◆ **DESCRIPTION OF THE TASK**
Output the whole listing exactly, with no pictures.

◆ **DATA TO EXAMINE**
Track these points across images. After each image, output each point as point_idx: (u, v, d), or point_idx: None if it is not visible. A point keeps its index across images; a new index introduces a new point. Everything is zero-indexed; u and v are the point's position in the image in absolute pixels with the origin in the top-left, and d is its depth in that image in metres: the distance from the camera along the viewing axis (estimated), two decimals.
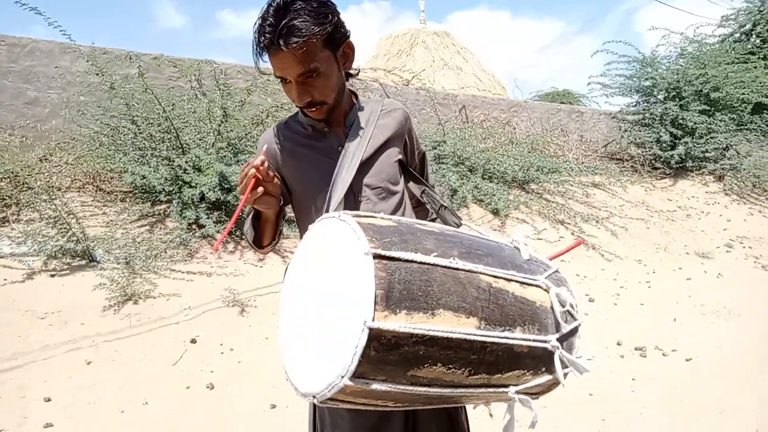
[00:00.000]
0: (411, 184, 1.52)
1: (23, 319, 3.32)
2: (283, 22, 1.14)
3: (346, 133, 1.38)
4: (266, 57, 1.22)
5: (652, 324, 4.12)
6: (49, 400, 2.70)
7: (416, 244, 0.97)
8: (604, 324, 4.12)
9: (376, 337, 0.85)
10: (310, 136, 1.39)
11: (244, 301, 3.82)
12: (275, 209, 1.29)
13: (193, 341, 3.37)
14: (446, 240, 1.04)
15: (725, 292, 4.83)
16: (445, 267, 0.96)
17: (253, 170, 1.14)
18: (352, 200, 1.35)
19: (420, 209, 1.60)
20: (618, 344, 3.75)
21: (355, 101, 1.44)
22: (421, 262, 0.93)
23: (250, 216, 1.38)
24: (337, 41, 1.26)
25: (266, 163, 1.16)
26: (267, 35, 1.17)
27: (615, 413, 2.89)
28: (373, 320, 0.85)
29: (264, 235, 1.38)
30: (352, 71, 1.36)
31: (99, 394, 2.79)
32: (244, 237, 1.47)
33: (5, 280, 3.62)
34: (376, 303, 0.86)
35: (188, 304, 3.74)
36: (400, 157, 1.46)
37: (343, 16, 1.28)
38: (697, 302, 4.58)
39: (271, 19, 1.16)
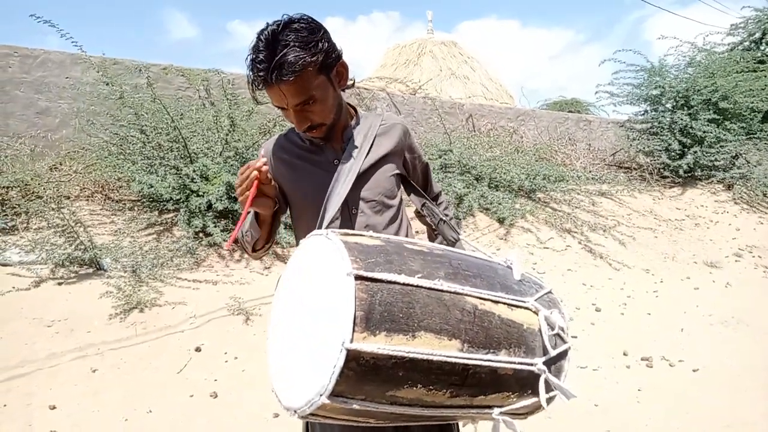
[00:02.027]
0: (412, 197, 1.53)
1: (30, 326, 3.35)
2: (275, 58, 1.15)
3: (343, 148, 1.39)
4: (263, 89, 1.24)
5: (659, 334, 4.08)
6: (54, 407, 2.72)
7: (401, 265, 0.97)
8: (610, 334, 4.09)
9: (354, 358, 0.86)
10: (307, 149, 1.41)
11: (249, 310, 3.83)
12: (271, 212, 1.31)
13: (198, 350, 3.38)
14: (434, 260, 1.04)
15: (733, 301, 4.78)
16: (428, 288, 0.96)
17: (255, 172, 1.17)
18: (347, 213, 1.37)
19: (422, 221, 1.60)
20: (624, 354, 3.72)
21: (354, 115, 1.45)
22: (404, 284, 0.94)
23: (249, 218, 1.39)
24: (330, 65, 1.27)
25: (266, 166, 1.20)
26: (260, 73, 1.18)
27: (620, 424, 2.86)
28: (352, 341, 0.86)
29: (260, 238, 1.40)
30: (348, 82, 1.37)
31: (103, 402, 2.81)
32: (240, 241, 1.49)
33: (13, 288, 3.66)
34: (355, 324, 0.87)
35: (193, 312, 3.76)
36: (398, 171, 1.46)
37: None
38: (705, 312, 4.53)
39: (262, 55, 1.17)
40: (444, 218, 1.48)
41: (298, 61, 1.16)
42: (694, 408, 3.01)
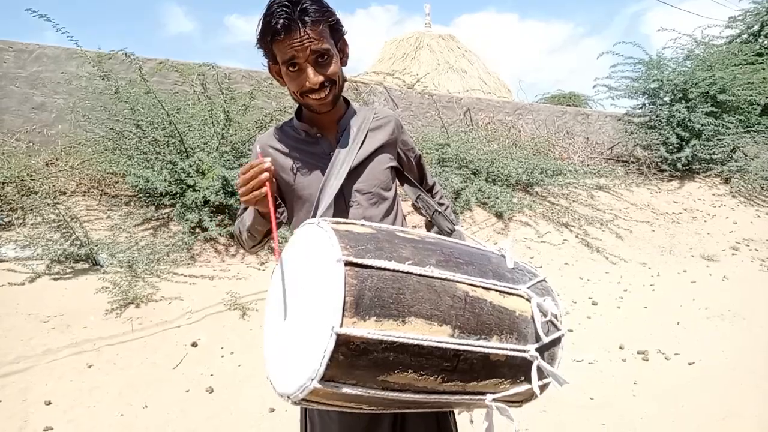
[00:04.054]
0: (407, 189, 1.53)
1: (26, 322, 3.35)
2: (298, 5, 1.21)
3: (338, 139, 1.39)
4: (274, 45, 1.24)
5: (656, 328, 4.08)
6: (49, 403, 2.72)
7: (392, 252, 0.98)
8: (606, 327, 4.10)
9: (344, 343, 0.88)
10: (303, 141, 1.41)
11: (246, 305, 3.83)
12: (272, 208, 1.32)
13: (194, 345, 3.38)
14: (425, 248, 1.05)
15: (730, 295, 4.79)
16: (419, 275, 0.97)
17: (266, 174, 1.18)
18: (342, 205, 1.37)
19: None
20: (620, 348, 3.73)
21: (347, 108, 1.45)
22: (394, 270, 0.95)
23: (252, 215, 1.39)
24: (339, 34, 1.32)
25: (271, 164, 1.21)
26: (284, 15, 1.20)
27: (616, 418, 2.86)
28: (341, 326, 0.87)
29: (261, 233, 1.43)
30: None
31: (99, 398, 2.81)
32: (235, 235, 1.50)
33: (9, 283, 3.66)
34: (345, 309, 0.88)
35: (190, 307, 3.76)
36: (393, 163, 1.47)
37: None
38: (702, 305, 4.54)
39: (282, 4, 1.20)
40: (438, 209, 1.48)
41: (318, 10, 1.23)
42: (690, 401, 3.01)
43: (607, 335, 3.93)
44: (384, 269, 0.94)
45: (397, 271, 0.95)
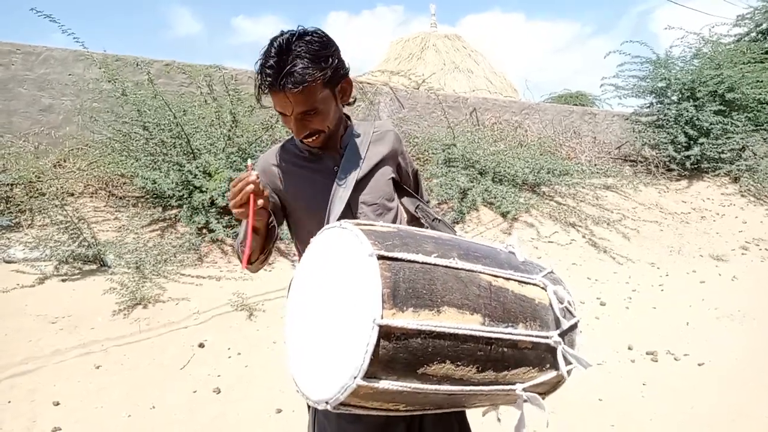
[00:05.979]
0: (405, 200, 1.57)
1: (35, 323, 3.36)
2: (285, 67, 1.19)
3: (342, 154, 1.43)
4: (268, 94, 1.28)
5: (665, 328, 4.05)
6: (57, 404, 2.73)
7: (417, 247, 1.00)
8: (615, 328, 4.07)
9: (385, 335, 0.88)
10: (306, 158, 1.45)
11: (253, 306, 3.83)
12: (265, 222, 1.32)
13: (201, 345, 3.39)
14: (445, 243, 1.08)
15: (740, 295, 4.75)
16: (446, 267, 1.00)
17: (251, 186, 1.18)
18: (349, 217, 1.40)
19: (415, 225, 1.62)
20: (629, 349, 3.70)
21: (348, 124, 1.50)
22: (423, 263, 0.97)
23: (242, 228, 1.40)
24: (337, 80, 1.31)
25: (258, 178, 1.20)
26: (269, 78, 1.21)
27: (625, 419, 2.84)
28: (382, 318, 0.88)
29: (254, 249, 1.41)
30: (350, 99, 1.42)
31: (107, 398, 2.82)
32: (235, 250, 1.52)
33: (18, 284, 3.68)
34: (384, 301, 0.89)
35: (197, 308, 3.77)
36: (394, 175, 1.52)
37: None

◆ **EXPECTED OUTPUT**
Track these points across images. After each image, output each point as point_idx: (u, v, d), or point_idx: None if it is not visible. A point keeps its index across images; a new index introduces a new point. Everything is zero-indexed; u and v are the point's position in the image in absolute pixels with the origin in the top-left, and d is its depth in that image in metres: the distance from the camera along the viewing axis (estimated), two decimals.
[00:00.000]
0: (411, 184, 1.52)
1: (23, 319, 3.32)
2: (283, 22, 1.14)
3: (346, 133, 1.38)
4: (266, 57, 1.22)
5: (652, 324, 4.12)
6: (49, 400, 2.70)
7: (416, 244, 0.97)
8: (604, 324, 4.12)
9: (376, 337, 0.85)
10: (310, 136, 1.39)
11: (244, 301, 3.82)
12: (275, 209, 1.29)
13: (193, 341, 3.37)
14: (446, 240, 1.04)
15: (725, 292, 4.83)
16: (445, 267, 0.96)
17: (253, 170, 1.14)
18: (352, 200, 1.35)
19: (420, 209, 1.60)
20: (618, 344, 3.75)
21: (355, 101, 1.44)
22: (421, 262, 0.93)
23: (250, 216, 1.38)
24: (337, 41, 1.26)
25: (266, 163, 1.16)
26: (267, 35, 1.17)
27: (615, 413, 2.89)
28: (373, 320, 0.85)
29: (264, 235, 1.38)
30: (352, 71, 1.36)
31: (99, 394, 2.79)
32: (244, 237, 1.47)
33: (5, 280, 3.62)
34: (376, 303, 0.86)
35: (188, 304, 3.74)
36: (400, 157, 1.46)
37: (343, 16, 1.28)
38: (697, 302, 4.58)
39: (271, 19, 1.16)
[00:02.027]
0: (412, 197, 1.53)
1: (30, 326, 3.35)
2: (275, 58, 1.15)
3: (343, 148, 1.39)
4: (263, 89, 1.24)
5: (659, 334, 4.08)
6: (54, 407, 2.72)
7: (401, 265, 0.97)
8: (610, 334, 4.09)
9: (354, 358, 0.86)
10: (307, 149, 1.41)
11: (249, 310, 3.83)
12: (271, 212, 1.31)
13: (198, 350, 3.38)
14: (434, 260, 1.04)
15: (733, 301, 4.78)
16: (428, 288, 0.96)
17: (255, 172, 1.17)
18: (347, 213, 1.37)
19: (422, 221, 1.60)
20: (624, 354, 3.72)
21: (354, 115, 1.45)
22: (404, 284, 0.94)
23: (249, 218, 1.39)
24: (330, 65, 1.27)
25: (266, 166, 1.20)
26: (260, 73, 1.18)
27: (620, 424, 2.86)
28: (352, 341, 0.86)
29: (260, 238, 1.40)
30: (348, 82, 1.37)
31: (103, 402, 2.81)
32: (240, 241, 1.49)
33: (13, 288, 3.66)
34: (355, 324, 0.87)
35: (193, 312, 3.76)
36: (398, 171, 1.46)
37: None
38: (705, 312, 4.53)
39: (262, 55, 1.17)
40: (444, 218, 1.48)
41: (298, 61, 1.16)
42: (694, 408, 3.01)
[00:04.054]
0: (407, 189, 1.53)
1: (26, 322, 3.35)
2: (298, 5, 1.21)
3: (338, 139, 1.39)
4: (274, 45, 1.24)
5: (656, 328, 4.08)
6: (49, 403, 2.72)
7: (392, 252, 0.98)
8: (606, 327, 4.10)
9: (344, 343, 0.88)
10: (303, 141, 1.41)
11: (246, 305, 3.83)
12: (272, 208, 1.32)
13: (194, 345, 3.38)
14: (425, 248, 1.05)
15: (730, 295, 4.79)
16: (419, 275, 0.97)
17: (266, 174, 1.18)
18: (342, 205, 1.37)
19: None
20: (620, 348, 3.73)
21: (347, 108, 1.45)
22: (394, 270, 0.95)
23: (252, 215, 1.39)
24: (339, 34, 1.32)
25: (271, 164, 1.21)
26: (284, 15, 1.20)
27: (616, 418, 2.86)
28: (341, 326, 0.87)
29: (261, 233, 1.43)
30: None
31: (99, 398, 2.81)
32: (235, 235, 1.50)
33: (9, 283, 3.66)
34: (345, 309, 0.88)
35: (190, 307, 3.76)
36: (393, 163, 1.47)
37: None
38: (702, 305, 4.54)
39: (282, 4, 1.20)
40: (438, 209, 1.48)
41: (318, 10, 1.23)
42: (690, 401, 3.01)
43: (607, 335, 3.93)
44: (384, 269, 0.94)
45: (397, 271, 0.95)
[00:05.979]
0: (405, 200, 1.57)
1: (35, 323, 3.36)
2: (285, 67, 1.19)
3: (342, 154, 1.43)
4: (268, 94, 1.28)
5: (665, 328, 4.05)
6: (57, 404, 2.73)
7: (417, 247, 1.00)
8: (615, 328, 4.07)
9: (385, 335, 0.88)
10: (306, 158, 1.45)
11: (253, 306, 3.83)
12: (265, 222, 1.32)
13: (201, 345, 3.39)
14: (445, 243, 1.08)
15: (740, 295, 4.75)
16: (446, 267, 1.00)
17: (251, 186, 1.18)
18: (349, 217, 1.40)
19: (415, 225, 1.62)
20: (629, 349, 3.70)
21: (348, 124, 1.50)
22: (423, 263, 0.97)
23: (242, 228, 1.40)
24: (337, 80, 1.31)
25: (258, 178, 1.20)
26: (269, 78, 1.21)
27: (625, 419, 2.84)
28: (382, 318, 0.88)
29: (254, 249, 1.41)
30: (350, 99, 1.42)
31: (107, 398, 2.82)
32: (235, 250, 1.52)
33: (18, 284, 3.68)
34: (384, 301, 0.89)
35: (197, 308, 3.77)
36: (394, 175, 1.52)
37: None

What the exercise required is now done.